### Page text ###
Cat-sitting has messed with my mind

Despite the animal treating me with disdain I decided to suck up the contempt and commit myself to the idea of Service.

By Nicholas Lezard

I had a lovely time cat-sitting in the countryside, apart from one evening. I was relaxing on the sofa in front of the fire – two desirable things my own place lacks – when the cat walked past me and asked, in his way, to be let out. (A cat is also a desirable thing I do not have.) This was fine: a very large part of my job, if not my entire job, is to attend to the cat’s wishes. Even if this cat is treating me with even more than his usual disdain. It is like being Stevens, the butler in The Remains of the Day: one simply sucks up the contempt and commits oneself to the idea of Service.
### Extracted data ###
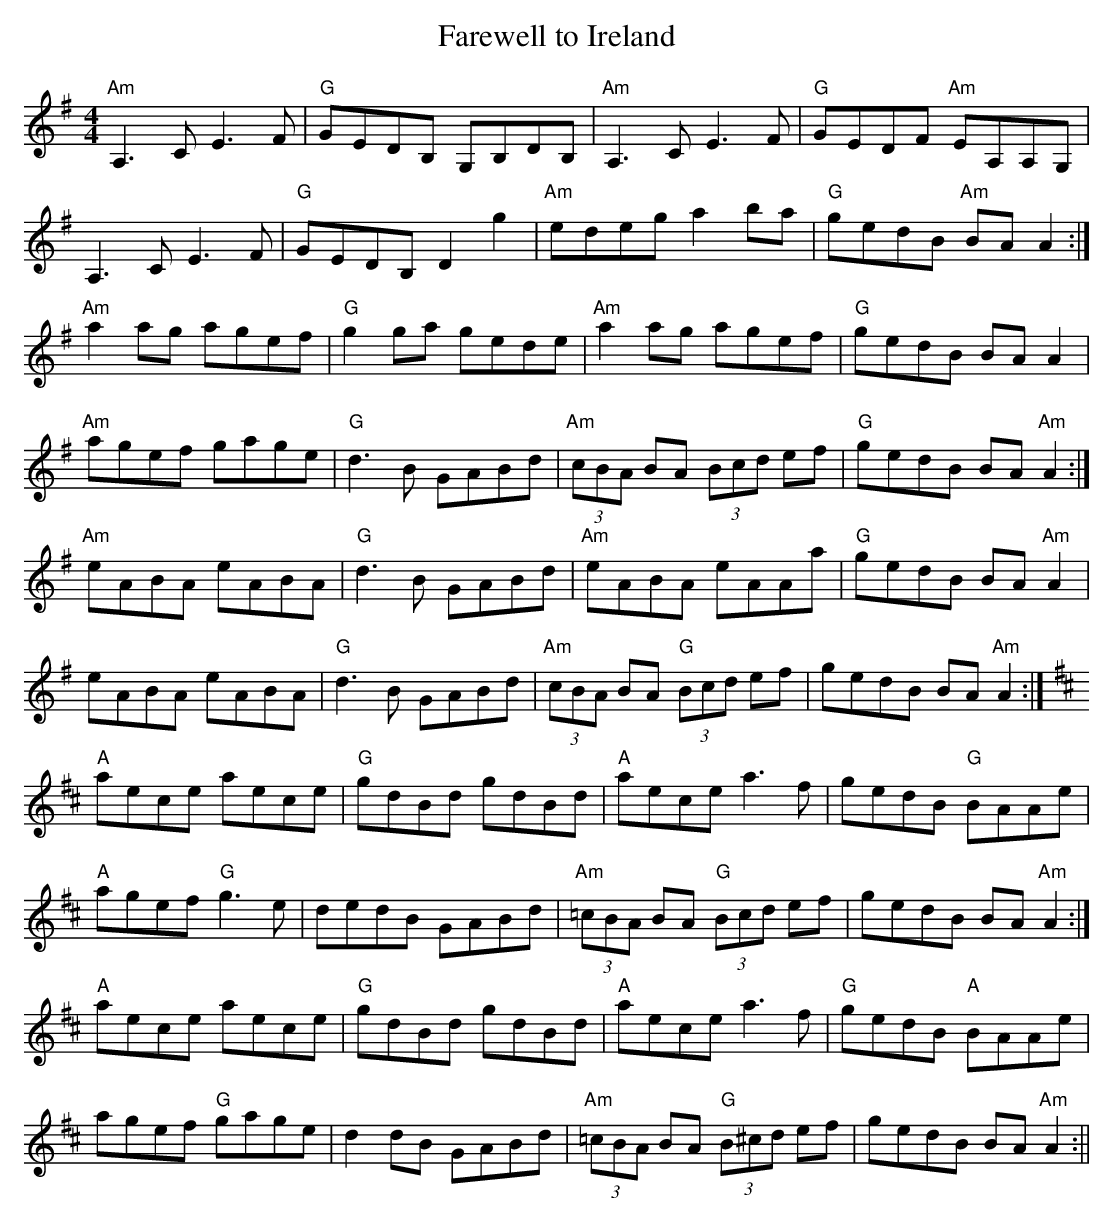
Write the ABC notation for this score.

X:1
T:Farewell to Ireland
M:4/4
L:1/8
K:ADor
"Am"A,3 C E3 F| "G"GEDB, G,B,DB,|  "Am"A,3 C E3 F| "G"GEDF "Am"EA,A,G,|
A,3 C E3 F| "G"GEDB, D2 g2| "Am"edeg a2 ba| "G"gedB "Am"BA A2:|
"Am"a2 ag agef| "G"g2 ga gede| "Am"a2  ag agef| "G"gedB BA A2|
"Am"agef gage| "G"d3 B GABd| "Am"(3cBA BA (3Bcd ef| "G"gedB BA "Am"A2  :|
"Am"eABA eABA| "G"d3 B GABd| "Am"eABA eAAa| "G"gedB BA "Am"A2|
eABA eABA| "G"d3 B GABd| "Am"(3cBA BA "G"(3Bcd ef| gedB BA "Am"A2:|
K:AMix
"A"aece aece| "G"gdBd gdBd| "A"aece a3 f| gedB "G"BAAe|
"A"agef "G"g3 e| dedB GABd| "Am"(3=cBA BA "G"(3Bcd ef| gedB BA "Am"A2 :|
"A"aece aece| "G"gdBd gdBd| "A"aece a3f| "G"gedB "A"BAAe|
agef "G"gage| d2dB GABd| "Am"(3=cBA BA "G"(3B^cd ef| gedB BA "Am"A2:||
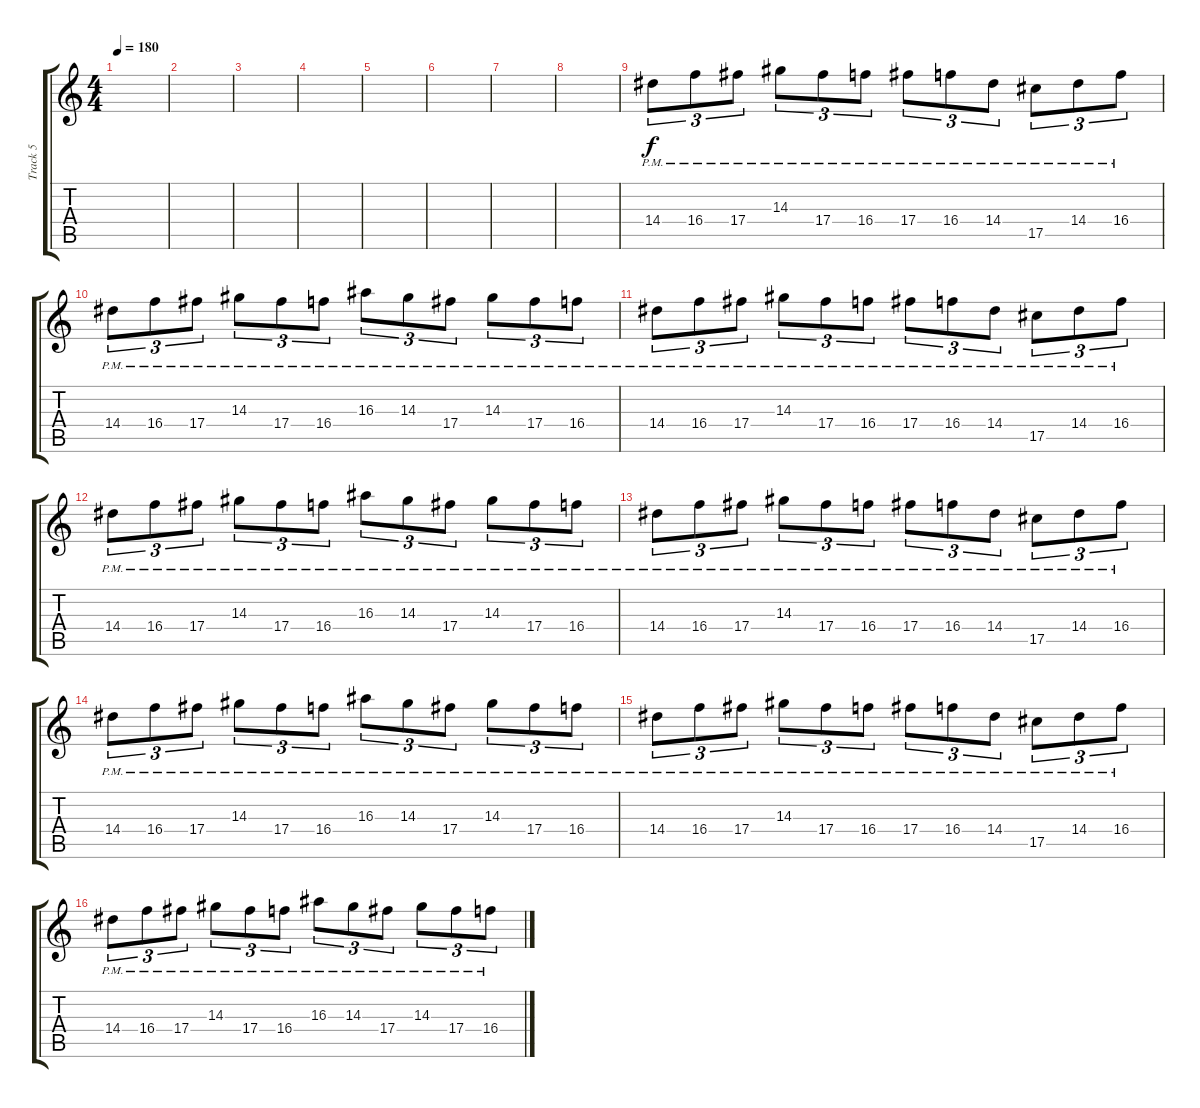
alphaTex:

\track ("Track 5" "Track 5") {instrument overdrivenguitar}
\staff {score tabs}
\tuning (Eb4 Bb3 Gb3 Db3 Ab2 Eb2) {hide}
\ts (4 4)
\tempo 180
\clef g2
\ks c
|
|
|
|
|
|
|
|
14.4{pm}.8{tu (3 2)} 16.4{pm}.8{tu (3 2)} 17.4{pm}.8{tu (3 2)} 14.3{pm}.8{tu (3 2)} 17.4{pm}.8{tu (3 2)} 16.4{pm}.8{tu (3 2)} 17.4{pm}.8{tu (3 2)} 16.4{pm}.8{tu (3 2)} 14.4{pm}.8{tu (3 2)} 17.5{pm}.8{tu (3 2)} 14.4{pm}.8{tu (3 2)} 16.4{pm}.8{tu (3 2)} |
14.4{pm}.8{tu (3 2)} 16.4{pm}.8{tu (3 2)} 17.4{pm}.8{tu (3 2)} 14.3{pm}.8{tu (3 2)} 17.4{pm}.8{tu (3 2)} 16.4{pm}.8{tu (3 2)} 16.3{pm}.8{tu (3 2)} 14.3{pm}.8{tu (3 2)} 17.4{pm}.8{tu (3 2)} 14.3{pm}.8{tu (3 2)} 17.4{pm}.8{tu (3 2)} 16.4{pm}.8{tu (3 2)} |
14.4{pm}.8{tu (3 2)} 16.4{pm}.8{tu (3 2)} 17.4{pm}.8{tu (3 2)} 14.3{pm}.8{tu (3 2)} 17.4{pm}.8{tu (3 2)} 16.4{pm}.8{tu (3 2)} 17.4{pm}.8{tu (3 2)} 16.4{pm}.8{tu (3 2)} 14.4{pm}.8{tu (3 2)} 17.5{pm}.8{tu (3 2)} 14.4{pm}.8{tu (3 2)} 16.4{pm}.8{tu (3 2)} |
14.4{pm}.8{tu (3 2)} 16.4{pm}.8{tu (3 2)} 17.4{pm}.8{tu (3 2)} 14.3{pm}.8{tu (3 2)} 17.4{pm}.8{tu (3 2)} 16.4{pm}.8{tu (3 2)} 16.3{pm}.8{tu (3 2)} 14.3{pm}.8{tu (3 2)} 17.4{pm}.8{tu (3 2)} 14.3{pm}.8{tu (3 2)} 17.4{pm}.8{tu (3 2)} 16.4{pm}.8{tu (3 2)} |
14.4{pm}.8{tu (3 2)} 16.4{pm}.8{tu (3 2)} 17.4{pm}.8{tu (3 2)} 14.3{pm}.8{tu (3 2)} 17.4{pm}.8{tu (3 2)} 16.4{pm}.8{tu (3 2)} 17.4{pm}.8{tu (3 2)} 16.4{pm}.8{tu (3 2)} 14.4{pm}.8{tu (3 2)} 17.5{pm}.8{tu (3 2)} 14.4{pm}.8{tu (3 2)} 16.4{pm}.8{tu (3 2)} |
14.4{pm}.8{tu (3 2)} 16.4{pm}.8{tu (3 2)} 17.4{pm}.8{tu (3 2)} 14.3{pm}.8{tu (3 2)} 17.4{pm}.8{tu (3 2)} 16.4{pm}.8{tu (3 2)} 16.3{pm}.8{tu (3 2)} 14.3{pm}.8{tu (3 2)} 17.4{pm}.8{tu (3 2)} 14.3{pm}.8{tu (3 2)} 17.4{pm}.8{tu (3 2)} 16.4{pm}.8{tu (3 2)} |
14.4{pm}.8{tu (3 2)} 16.4{pm}.8{tu (3 2)} 17.4{pm}.8{tu (3 2)} 14.3{pm}.8{tu (3 2)} 17.4{pm}.8{tu (3 2)} 16.4{pm}.8{tu (3 2)} 17.4{pm}.8{tu (3 2)} 16.4{pm}.8{tu (3 2)} 14.4{pm}.8{tu (3 2)} 17.5{pm}.8{tu (3 2)} 14.4{pm}.8{tu (3 2)} 16.4{pm}.8{tu (3 2)} |
14.4{pm}.8{tu (3 2)} 16.4{pm}.8{tu (3 2)} 17.4{pm}.8{tu (3 2)} 14.3{pm}.8{tu (3 2)} 17.4{pm}.8{tu (3 2)} 16.4{pm}.8{tu (3 2)} 16.3{pm}.8{tu (3 2)} 14.3{pm}.8{tu (3 2)} 17.4{pm}.8{tu (3 2)} 14.3{pm}.8{tu (3 2)} 17.4{pm}.8{tu (3 2)} 16.4{pm}.8{tu (3 2)}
###
**Problem 1**
Answer these from the cat-sitting column:
(a) Who is named as the author?
(b) What two things that the writer's own place lacks was the writer enjoying that evening?
(c) Which character does the writer compare the job to?
**Problem 2**
Extend the cat-sitting column past its last sentence with a few more paragraphs.

**Exercise response 1**
(a) Nicholas Lezard
(b) A sofa and a fire
(c) Stevens, the butler in The Remains of the Day

**Exercise response 2**
There is no cat flap in the house, and I do not leave the kitchen door open because there is a local dog who comes in to eat the cat’s food otherwise. So after trying for a while to concentrate both on the fire and the telly (another thing I don’t have), I went into the kitchen for a light snack and to see if the cat wanted to be let in. He did. Again: this is fine. The cat can go Awol for anxiety-making stretches of time. He’s getting on a bit, and I fear that something bad will happen to him on one of his nocturnal vole-murdering missions.

Back to the telly. I was catching up on the second season of Slow Horses and it was taking up a considerable amount of mental bandwidth, even though I’d read the book it was based on. Then the cat asked to be let out again. This, too, was fine. You can pause the teev these days (teev: Australian slang for TV) and after all, I really, really like cats.

The cycle of Letting the Cat In and Out continued. The problem started when I noticed that the number of times the cat was asking to be let out stopped matching up with the number of times he was asking to be let in. I’d settle down after letting him out, and then minutes later he’d stroll past me and ask to be let out again. This began to get a little unnerving.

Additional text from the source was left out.